───── Provided information ─────

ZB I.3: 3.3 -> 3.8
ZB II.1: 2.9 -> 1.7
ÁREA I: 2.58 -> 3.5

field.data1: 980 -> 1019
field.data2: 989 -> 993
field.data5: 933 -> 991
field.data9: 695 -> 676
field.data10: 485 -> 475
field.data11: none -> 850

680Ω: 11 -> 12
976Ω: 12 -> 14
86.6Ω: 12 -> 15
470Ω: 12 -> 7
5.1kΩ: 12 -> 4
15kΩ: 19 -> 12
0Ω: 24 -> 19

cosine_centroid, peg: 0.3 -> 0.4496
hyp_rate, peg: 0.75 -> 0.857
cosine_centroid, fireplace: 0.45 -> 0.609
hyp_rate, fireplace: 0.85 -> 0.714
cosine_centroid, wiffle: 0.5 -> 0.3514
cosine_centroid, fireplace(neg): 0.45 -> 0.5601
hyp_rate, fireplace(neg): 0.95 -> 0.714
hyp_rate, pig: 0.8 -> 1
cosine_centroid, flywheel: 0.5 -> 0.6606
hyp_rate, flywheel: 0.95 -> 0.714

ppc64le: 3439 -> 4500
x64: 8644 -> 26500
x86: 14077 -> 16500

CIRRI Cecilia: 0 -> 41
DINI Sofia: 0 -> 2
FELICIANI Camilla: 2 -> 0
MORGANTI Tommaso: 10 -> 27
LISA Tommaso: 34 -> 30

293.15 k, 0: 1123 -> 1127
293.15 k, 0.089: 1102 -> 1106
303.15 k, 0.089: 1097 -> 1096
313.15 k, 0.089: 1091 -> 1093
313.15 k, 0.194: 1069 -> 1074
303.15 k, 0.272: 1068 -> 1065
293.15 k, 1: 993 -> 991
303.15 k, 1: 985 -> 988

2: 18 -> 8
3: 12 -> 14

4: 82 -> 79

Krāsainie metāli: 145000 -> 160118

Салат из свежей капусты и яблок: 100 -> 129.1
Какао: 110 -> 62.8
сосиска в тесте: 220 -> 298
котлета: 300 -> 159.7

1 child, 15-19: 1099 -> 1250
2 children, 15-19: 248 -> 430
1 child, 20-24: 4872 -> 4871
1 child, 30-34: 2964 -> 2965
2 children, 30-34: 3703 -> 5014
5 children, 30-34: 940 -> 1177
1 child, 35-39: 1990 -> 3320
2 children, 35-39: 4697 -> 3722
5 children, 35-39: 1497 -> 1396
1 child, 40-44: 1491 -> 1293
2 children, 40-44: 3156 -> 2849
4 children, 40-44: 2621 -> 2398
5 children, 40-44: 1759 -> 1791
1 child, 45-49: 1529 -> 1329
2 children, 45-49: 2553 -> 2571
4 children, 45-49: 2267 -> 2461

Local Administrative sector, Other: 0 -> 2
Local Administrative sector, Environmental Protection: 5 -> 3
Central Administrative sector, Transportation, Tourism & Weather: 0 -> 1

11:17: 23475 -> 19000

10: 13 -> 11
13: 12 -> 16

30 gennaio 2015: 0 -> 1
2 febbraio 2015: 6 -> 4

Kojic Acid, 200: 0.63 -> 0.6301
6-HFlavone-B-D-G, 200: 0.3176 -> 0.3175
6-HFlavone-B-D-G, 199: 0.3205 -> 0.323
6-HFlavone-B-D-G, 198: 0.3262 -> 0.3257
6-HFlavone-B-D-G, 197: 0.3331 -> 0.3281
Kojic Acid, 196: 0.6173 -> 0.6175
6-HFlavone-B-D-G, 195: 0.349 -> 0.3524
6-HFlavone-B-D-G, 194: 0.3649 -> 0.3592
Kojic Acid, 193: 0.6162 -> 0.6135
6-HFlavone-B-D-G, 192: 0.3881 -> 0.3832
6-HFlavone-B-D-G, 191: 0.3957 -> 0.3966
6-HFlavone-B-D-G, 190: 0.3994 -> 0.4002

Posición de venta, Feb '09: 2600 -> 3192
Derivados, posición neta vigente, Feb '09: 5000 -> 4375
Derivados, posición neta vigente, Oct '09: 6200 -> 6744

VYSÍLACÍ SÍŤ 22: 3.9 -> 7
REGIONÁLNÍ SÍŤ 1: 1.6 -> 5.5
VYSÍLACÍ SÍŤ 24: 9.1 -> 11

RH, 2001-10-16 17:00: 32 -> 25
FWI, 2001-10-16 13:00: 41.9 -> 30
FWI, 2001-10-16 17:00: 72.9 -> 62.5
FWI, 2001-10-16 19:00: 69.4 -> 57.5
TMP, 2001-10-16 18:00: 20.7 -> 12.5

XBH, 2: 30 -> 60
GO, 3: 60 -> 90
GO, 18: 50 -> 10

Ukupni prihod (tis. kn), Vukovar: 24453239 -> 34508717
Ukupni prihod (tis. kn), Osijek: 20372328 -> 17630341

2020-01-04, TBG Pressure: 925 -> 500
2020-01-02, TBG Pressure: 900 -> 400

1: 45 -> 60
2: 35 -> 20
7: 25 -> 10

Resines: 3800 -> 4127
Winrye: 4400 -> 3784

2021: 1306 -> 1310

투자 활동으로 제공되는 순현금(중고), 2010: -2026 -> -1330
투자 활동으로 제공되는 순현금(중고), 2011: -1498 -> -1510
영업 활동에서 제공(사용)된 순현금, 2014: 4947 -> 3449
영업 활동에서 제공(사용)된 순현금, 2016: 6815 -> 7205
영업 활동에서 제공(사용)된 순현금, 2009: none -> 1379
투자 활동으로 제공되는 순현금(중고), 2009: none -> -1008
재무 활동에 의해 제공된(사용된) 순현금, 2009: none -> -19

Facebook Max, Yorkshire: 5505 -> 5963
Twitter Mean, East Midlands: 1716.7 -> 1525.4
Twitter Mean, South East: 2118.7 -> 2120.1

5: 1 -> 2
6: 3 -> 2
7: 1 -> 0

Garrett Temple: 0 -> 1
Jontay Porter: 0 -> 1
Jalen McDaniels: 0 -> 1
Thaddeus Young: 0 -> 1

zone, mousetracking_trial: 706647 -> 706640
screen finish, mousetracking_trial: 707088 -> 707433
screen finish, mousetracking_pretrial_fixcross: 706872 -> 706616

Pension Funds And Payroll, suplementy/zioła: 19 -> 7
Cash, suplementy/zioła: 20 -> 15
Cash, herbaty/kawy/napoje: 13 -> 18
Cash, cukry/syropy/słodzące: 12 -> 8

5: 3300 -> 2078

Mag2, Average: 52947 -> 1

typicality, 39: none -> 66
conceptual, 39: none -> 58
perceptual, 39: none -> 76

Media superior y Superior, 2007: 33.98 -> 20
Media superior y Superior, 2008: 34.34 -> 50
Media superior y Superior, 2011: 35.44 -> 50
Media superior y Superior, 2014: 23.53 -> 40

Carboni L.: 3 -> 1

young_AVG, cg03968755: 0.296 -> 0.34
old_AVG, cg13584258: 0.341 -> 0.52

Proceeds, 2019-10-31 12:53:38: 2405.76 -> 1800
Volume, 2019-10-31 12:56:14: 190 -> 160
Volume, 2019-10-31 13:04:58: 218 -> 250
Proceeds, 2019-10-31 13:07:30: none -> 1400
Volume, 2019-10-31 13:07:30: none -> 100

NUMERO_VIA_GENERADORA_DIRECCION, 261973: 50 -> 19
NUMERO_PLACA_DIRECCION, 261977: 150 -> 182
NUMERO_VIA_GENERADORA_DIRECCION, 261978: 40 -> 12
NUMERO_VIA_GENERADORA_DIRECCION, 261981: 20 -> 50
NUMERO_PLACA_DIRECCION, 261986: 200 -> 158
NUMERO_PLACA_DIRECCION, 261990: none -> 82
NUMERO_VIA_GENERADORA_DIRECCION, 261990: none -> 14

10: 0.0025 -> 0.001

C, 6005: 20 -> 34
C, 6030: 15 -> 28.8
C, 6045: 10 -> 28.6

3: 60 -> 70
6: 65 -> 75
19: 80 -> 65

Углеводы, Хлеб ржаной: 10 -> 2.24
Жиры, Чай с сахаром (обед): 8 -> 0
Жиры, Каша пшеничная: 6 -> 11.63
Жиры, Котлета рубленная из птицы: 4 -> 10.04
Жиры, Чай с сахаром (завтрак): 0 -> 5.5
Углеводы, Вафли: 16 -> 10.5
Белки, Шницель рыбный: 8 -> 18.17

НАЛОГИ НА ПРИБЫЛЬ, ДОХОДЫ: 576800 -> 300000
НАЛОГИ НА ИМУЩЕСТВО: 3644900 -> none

─────

Activity: The expected answer is a copy of every line in the entries that holds the word "Twitter".

Written solution:
Twitter Mean, East Midlands: 1716.7 -> 1525.4
Twitter Mean, South East: 2118.7 -> 2120.1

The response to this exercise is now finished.